True that. Most important part that is not taught in engineering is, testing. Anybody can make anything, even rockets are not so difficult, but creating a testing and checking framework around the build system takes all the efforts. Elon musk said that, almost 100 times more efforts go towards design and making system that make rockets than actually designing rockets. Some conveniently forget the first ( most Tesla and spacex competition ) and fails miserably.
Urf I did go looking for this and found it. You’re spot on.
India is not known for looking at what can go wrong. There are many YouTube videos out there showing you how to make things with electricity which can kill you dead instantly. What’s worse is they never discuss safety and you only get to see the survivors.
My favourite is the (now removed) video of repairing a switch more power supply. The guy has a mains lead made up for his oscilloscope with no earth and is handling the probes and casing on live mains connected SMPS with no isolation transformer. One slip and he’s dead. I did wonder how many people he’d killed who watched it and did the same.
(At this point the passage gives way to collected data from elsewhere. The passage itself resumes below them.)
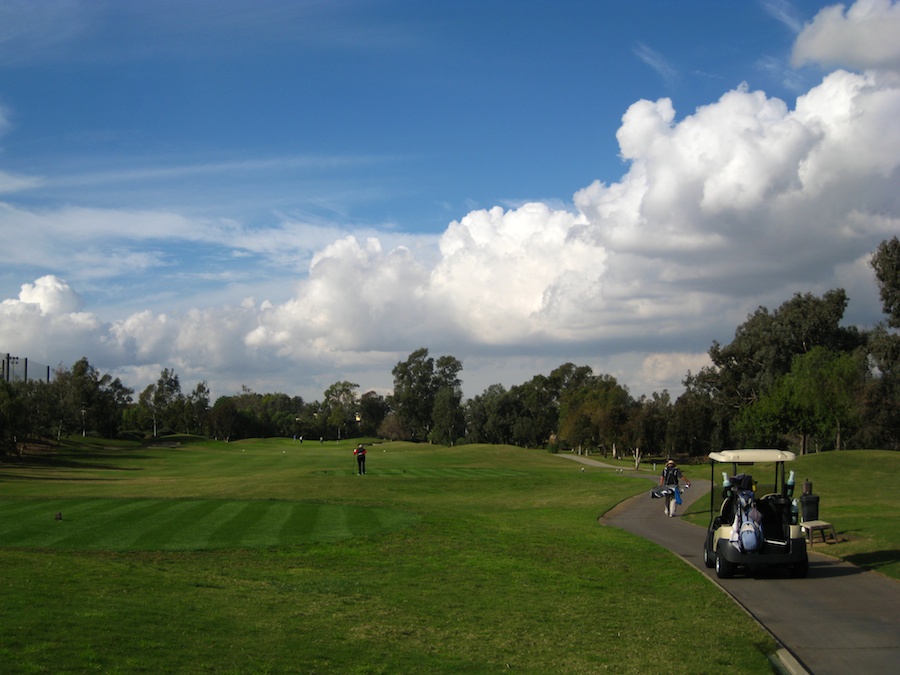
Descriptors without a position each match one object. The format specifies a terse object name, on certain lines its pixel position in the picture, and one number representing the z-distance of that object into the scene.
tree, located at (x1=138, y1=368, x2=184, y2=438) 157.88
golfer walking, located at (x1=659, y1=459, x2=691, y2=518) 32.44
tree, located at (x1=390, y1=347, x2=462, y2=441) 151.62
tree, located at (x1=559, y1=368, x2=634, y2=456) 93.44
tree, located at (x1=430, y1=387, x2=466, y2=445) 142.88
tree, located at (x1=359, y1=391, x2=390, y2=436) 187.75
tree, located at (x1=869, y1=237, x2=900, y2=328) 63.94
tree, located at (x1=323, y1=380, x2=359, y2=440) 182.88
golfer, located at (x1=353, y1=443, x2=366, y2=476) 49.44
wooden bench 22.66
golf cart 17.55
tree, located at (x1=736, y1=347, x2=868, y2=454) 69.62
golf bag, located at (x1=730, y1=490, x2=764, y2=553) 17.45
So many Indians die for easily preventable accidents. LiveLeak is full of them. You shouldn't even think about their train rides and their adrenaline games.
Safety comes last in India. Everywhere from construction to road, safety is usually the last thing people spend money on. I'm saying this as an Indian living in India.
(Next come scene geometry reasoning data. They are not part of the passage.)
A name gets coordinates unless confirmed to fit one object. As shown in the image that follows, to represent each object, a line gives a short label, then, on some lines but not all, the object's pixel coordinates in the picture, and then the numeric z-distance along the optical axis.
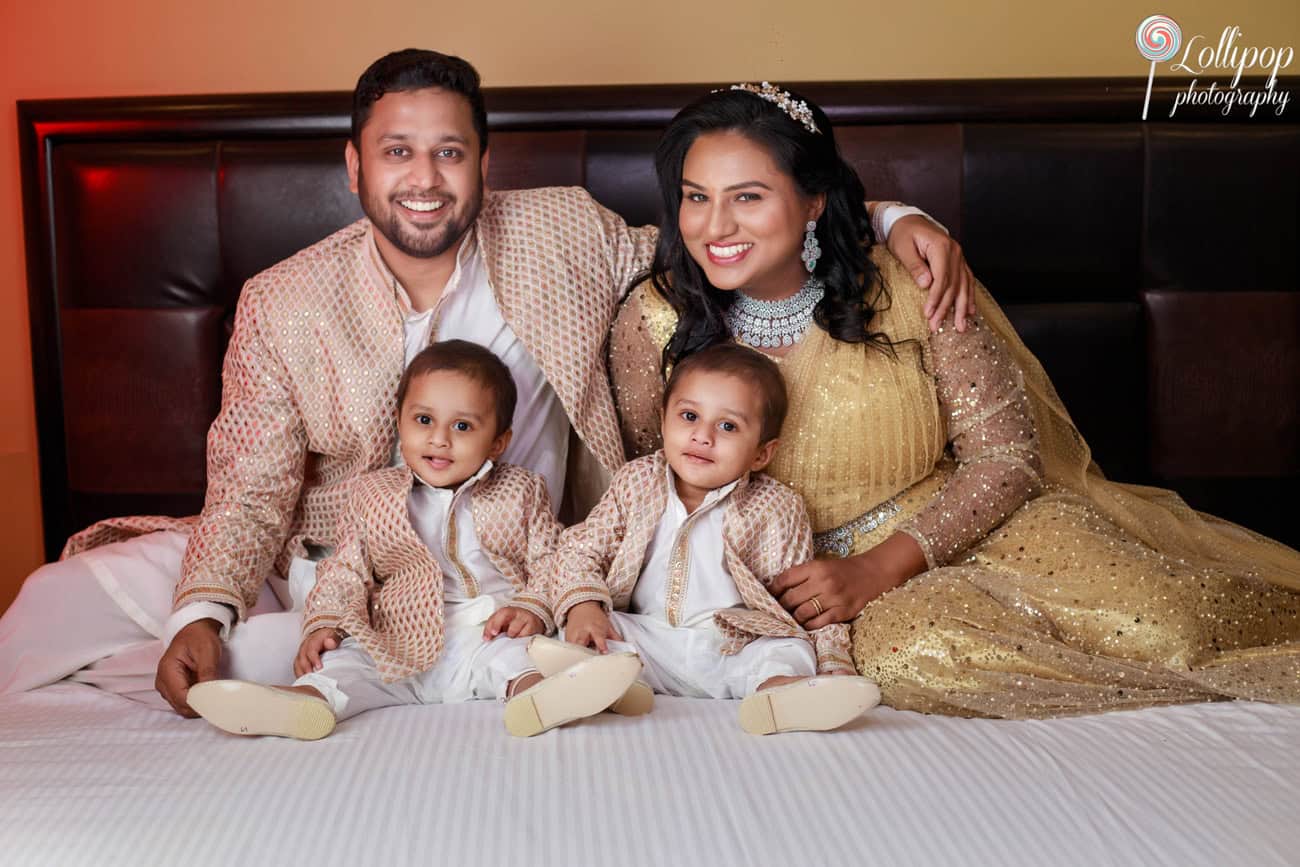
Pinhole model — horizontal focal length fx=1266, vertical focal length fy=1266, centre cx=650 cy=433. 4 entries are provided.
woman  1.88
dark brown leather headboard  2.71
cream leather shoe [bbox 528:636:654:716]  1.75
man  2.10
All those masks, gloves, helmets are not cheap in India. Saddest thing is even if it's being made in India the raw material for making this comes from China and taxed by Indian customs.
If you've choice between buying yourself protective gears vs a new welder to weld the rotor which one do you think will be take him one step closer to his dream?
Sure protective gear can give him more time but most have choices to make, if he could fly this helicopter off the ground, highly likely he also knew about the protective gears yet he choose to not have any maybe because he didn't have much money.
Another factor is that safety gears (atleast what is available in India) is not developed keeping the weather condition in mind. On construction sites, I have observed that in hot and humid weather, the workers hate wearing safety gears as it makes them very uncomfortable. Some even fear that it'll give them a heat stroke in such conditions, and thus avoid it.
Ballistic protection (and much more rigorous materials and component testing) seem like they'd have played a more critical role than a seatbelt in this particular instance.
That's not to say that personal restraint system isn't a critical component of safety equipment. Just that its role in this specific mortality mode would be negligible.
Helicoptors are complex. There are many ways they can kill you (or those around you).
It was recorded, which is how I know this, I honestly wouldn't suggest looking for it as it's pretty horrific. It's sad that such a smart person didn't apply the most basic of safety protocol though.